Lorraine Warren, qui était alors nouvellement veuve, a déclaré en 2007 que de telles accusations – selon lesquelles elle et son mari iraient jusqu'à manipuler une famille à des fins lucratives – étaient bouleversantes.

Vous ne pouvez pas imaginer quelque chose que vous avez fait, que personne ne pourrait percer... et faire sortir quelque chose par quelqu'un qui ne sait rien de ce qu'il fait, elle a dit .

En 1981, alors que le procès pour meurtre de la femme de confiance de sa grande sœurfiancéapprochait, David Glatzel venait d'entrer en sixième.
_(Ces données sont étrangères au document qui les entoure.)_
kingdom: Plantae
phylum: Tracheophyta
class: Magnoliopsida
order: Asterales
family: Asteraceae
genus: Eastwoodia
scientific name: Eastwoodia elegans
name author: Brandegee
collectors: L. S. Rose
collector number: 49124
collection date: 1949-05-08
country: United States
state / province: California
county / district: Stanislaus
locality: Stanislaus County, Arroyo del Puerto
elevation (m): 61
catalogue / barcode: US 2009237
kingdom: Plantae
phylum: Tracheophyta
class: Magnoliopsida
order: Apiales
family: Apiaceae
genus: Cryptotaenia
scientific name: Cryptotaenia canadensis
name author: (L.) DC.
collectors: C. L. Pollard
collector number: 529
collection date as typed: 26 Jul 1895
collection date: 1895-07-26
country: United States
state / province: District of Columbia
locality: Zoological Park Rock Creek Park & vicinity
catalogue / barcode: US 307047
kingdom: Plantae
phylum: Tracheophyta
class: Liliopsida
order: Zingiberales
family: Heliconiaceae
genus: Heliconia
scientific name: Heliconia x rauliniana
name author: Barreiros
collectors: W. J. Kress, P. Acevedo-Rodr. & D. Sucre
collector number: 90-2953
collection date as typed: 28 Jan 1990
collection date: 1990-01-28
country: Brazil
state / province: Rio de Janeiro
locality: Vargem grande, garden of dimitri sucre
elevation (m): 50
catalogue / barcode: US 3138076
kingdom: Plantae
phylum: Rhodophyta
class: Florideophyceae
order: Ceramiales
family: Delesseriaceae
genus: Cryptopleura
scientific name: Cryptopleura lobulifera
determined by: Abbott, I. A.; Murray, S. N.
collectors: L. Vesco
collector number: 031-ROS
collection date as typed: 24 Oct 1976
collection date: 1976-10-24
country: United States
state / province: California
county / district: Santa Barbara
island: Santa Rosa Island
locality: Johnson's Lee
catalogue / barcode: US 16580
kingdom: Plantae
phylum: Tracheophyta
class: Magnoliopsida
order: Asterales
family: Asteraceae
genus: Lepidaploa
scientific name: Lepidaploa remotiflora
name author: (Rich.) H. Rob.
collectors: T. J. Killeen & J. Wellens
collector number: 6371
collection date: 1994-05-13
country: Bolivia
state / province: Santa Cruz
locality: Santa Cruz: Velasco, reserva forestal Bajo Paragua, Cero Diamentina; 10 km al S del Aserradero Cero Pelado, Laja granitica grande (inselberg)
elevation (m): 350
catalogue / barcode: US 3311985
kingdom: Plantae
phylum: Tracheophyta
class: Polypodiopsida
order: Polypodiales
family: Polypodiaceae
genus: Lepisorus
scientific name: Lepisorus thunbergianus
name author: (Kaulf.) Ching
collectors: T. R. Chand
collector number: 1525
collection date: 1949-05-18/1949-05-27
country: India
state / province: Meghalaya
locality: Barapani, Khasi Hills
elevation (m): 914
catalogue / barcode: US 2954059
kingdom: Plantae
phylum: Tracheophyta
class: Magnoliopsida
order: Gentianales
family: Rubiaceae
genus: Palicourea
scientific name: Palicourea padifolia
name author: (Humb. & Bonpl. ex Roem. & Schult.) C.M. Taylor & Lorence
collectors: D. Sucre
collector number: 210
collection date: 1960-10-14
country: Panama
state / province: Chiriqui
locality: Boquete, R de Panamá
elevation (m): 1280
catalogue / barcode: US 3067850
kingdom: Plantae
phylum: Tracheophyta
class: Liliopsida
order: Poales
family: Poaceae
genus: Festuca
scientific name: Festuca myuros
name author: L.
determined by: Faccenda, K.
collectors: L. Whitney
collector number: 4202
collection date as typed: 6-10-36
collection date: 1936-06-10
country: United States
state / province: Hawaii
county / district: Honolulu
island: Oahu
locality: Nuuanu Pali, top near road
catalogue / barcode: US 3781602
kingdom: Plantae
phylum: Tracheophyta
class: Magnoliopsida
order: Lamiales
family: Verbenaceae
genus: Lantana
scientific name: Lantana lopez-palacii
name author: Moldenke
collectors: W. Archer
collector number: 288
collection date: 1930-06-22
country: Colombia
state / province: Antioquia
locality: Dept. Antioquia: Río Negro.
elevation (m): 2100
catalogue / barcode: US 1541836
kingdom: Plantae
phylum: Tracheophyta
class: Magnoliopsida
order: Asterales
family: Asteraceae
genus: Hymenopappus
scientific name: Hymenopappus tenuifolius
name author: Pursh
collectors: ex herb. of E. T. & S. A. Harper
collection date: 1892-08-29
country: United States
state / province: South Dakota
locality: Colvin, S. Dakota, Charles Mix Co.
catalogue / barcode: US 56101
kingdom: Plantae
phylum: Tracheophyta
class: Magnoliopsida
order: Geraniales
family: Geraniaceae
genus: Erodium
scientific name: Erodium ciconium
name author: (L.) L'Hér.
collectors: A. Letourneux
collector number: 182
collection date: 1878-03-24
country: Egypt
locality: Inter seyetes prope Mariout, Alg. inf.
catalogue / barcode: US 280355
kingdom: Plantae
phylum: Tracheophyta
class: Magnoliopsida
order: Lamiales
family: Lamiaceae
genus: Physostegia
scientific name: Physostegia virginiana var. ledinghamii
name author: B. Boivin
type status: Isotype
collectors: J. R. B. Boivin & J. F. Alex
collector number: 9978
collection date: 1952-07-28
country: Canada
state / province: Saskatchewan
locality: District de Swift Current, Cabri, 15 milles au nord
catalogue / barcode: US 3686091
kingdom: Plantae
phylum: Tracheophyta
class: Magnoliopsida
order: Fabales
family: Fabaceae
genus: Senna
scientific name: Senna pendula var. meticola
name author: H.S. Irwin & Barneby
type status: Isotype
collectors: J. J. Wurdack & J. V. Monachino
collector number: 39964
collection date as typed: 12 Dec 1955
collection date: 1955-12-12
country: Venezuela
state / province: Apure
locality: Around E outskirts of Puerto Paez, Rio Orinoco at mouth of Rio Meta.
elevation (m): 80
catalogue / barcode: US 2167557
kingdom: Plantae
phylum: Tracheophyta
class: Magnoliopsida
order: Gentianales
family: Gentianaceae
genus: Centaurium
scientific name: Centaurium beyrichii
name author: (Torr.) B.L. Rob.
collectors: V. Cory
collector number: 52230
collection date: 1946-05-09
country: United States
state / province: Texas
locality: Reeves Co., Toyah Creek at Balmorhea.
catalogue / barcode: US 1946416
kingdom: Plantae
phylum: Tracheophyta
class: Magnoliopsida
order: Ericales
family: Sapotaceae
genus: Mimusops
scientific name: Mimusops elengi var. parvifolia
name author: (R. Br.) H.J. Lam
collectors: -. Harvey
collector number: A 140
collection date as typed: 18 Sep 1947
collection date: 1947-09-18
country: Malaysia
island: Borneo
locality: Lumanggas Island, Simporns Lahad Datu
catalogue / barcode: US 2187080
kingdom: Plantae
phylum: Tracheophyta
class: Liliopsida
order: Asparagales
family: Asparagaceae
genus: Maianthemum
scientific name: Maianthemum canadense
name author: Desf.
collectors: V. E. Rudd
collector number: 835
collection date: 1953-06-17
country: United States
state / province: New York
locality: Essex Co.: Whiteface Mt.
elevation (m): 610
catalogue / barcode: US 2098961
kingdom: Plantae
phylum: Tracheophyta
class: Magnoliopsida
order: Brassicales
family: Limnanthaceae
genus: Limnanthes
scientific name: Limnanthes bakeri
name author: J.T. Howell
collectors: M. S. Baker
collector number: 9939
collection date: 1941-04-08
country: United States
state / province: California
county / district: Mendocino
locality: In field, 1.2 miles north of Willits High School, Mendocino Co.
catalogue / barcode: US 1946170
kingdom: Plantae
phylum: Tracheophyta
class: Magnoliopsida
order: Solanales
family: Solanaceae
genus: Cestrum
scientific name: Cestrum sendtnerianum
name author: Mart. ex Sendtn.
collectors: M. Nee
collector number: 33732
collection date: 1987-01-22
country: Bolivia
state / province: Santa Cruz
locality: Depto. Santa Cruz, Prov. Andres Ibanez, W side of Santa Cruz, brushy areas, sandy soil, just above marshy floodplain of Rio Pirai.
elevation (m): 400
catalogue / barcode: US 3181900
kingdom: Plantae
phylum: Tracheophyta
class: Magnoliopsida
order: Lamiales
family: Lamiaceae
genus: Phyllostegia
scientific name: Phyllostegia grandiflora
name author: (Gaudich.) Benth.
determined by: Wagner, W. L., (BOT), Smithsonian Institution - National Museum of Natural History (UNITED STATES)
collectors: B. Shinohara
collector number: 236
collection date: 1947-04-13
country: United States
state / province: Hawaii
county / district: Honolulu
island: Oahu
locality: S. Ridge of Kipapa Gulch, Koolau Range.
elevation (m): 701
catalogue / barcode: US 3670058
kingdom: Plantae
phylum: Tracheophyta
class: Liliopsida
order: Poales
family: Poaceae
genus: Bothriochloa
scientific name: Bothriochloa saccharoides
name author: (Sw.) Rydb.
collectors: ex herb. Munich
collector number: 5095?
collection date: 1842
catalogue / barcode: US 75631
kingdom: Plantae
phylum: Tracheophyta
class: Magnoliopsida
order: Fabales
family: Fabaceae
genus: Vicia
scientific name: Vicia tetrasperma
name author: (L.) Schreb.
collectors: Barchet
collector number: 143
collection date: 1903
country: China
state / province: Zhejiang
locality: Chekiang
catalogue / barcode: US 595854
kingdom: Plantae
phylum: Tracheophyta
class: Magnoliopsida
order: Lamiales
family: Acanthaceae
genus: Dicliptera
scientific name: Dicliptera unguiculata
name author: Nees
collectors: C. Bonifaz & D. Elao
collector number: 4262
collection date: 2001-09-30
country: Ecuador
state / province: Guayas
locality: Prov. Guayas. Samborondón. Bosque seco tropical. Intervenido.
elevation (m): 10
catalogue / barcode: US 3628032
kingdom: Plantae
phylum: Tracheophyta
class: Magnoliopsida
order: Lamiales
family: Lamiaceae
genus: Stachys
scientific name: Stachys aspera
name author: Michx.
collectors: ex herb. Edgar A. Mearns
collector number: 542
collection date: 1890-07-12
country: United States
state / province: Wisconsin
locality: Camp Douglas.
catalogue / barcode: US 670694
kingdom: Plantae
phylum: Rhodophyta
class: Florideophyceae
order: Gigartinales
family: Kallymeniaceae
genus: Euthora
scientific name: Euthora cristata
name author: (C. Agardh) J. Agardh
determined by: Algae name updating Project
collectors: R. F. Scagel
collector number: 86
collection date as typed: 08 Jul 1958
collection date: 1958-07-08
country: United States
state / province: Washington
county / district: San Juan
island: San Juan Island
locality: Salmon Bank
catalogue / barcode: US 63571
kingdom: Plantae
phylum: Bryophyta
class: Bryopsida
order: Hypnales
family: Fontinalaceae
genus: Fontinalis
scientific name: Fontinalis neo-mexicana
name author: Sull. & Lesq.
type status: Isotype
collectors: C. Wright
Le journaliste de People l'a décrit comme assombri et sombre à l'époque, et a rapporté qu'à ce moment de son enfance, ses attaques et ses crises étaient moins fréquentes. Parfois, il devait encore dormir avec une lumière allumée.

David était un bon garçon, il n'a jamais dérangé personne, Carl Glatzel dit en 2007 . Il a vécu un enfer à cause de toute l'attention négative.

Récemment, Carl Glatzel parlé au Hartford-Courant , disant qu'il a quitté le Connecticut et travaille sur un livre avec un écrivain professionnel sur le passé de sa famille quia une torsion à lui.